When the World Tilts: Living in Uncertain Times
As the conflict in the Middle East swells to encompass more of the globe, largely on the basis of historic alliances, it feels somewhat similar to the opening act of World War I. This is not to suggest that we all must rush into hysteria (not that it would be productive if we did), but rather that parallels can make for interesting thought experiments.
For example, imagine if you were living through the opening of World War I and further, that you knew the devastation that would be wrought over the next few years… what would you do differently?
As an ordinary member of society with no role of power, you may find that the answer is eerily close to nothing. What’s more unsettling still is the way life’s ordinary woes would continue unabated, even as men were maimed in the trenches.
You would still need to deal with mundane sicknesses, predictable deaths, ordinary accidents, family feuds, and even workplace rivalries. It would seem so preposterous in some sense. How could your work colleague be mired in envy while her son is fighting in one of the deadliest wars the world has known? And yet, people do not cease to be human in wartime.
So while we think of the years of both World Wars as being defined by the warfare, they were also times in which ordinary people had to make routine decisions about how to live.
Knowing the devastation and the widespread cultural change that took place thereafter, would you counsel a young man in that era to go to college and thus plan a life? How about have a child? Because alongside the negative, ordinary toil that people had to endure, they also had to find ways to choose the good. Baptisms, weddings, graduations, births, and ordinary but not trivial moments of laughter took place. People chose to live, even amongst uncertainty and loss. Life could not and would not wait for them. They would continue to age whether they chose to exercise their sense of agency or not. The years would pass.
We are more in-tune with the news cycle than such people could dream of, even as they sat glued to a radio to hear updates on casualties and victories. We hear various perspectives from commentators, see footage of wartime devastation almost as it happens, and get bombarded by headlines throughout every hour, if we choose not to look away. Whether it’s a war or just the typical array of news snippets from around the world, some people find themselves so addicted to what’s happening that they forget to live themselves. Glued to a screen, they live only through the misery of others. It’s a terrible secession from joy.
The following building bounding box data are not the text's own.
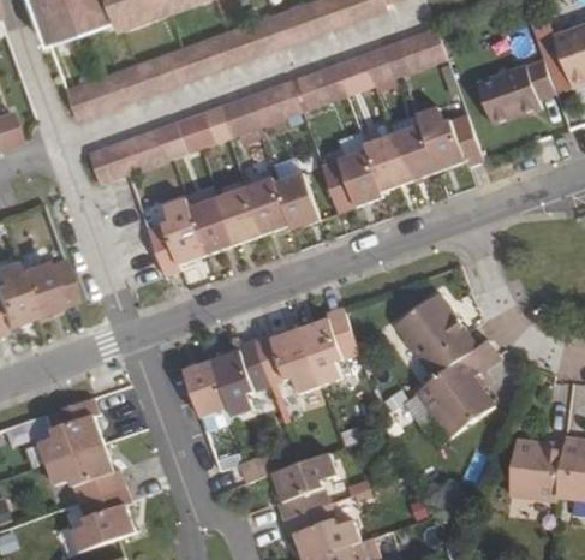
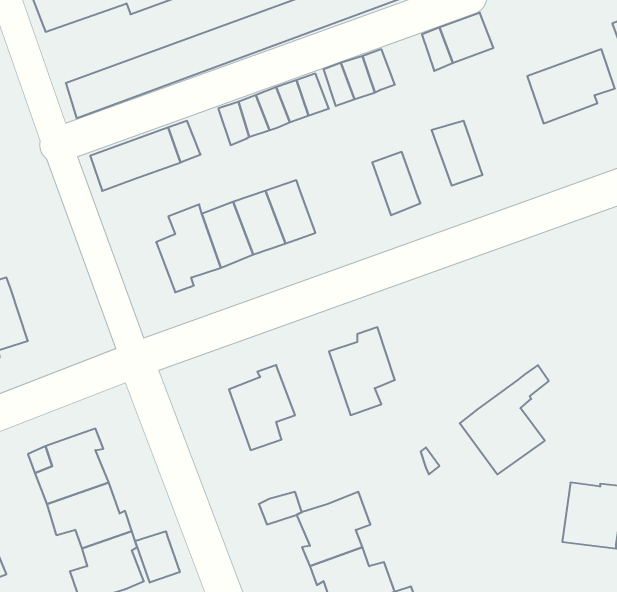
building: [347,47,394,91] -> none
building: [417,106,483,172] -> none
building: [363,132,410,191] -> none
building: [274,174,320,230] -> none
building: [17,260,77,320] -> none
building: [394,297,474,381] -> none
building: [253,329,320,394] -> none
building: [185,363,231,422] -> none
building: none -> [135,531,180,583]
Imagine if those who lived during the time of the World Wars had just stopped. If they had put a halt on every gathering, every ambition, not because of real obstacles but merely because they were too distrusting of tomorrow and too addicted to the stream of updates.
A secondary travesty would exist in that they lost things through surrender and self-erasure even while the men of the battlefield fought for victory. The events that punctuate life would have been skipped over, such that people would be living an elongated death.
Regardless of whether this becomes a larger war, we would do well not to neglect the battles that are before us as individuals. Those decisions made in the home and the family demand their own courage, and they build generations. They forge the civilization that men are willing to defend.



It is interesting.. our human nature seeks daily survival through the ordinary means of living; and a ‘quiet courage’ is a necessity every day, regardless of the circumstances we find ourselves in, above all, in the one who lives for Christ.
History has well documented the resiliency of our humanity’s deepest treasure, which is, the will to ‘go on living’ regardless of circumstances (most especially in war times). This inherent desire to live, is the soul’s claim to eternal life -whether one is a believer or not-. The courage which soars in times of difficulty is the higher call, to see beyond self, where charity becomes the primary activity. Courage to live, is a gift from God, we need only gaze at His goodness, to begin to see that we too, can be good, and to live courageously on and into eternal life.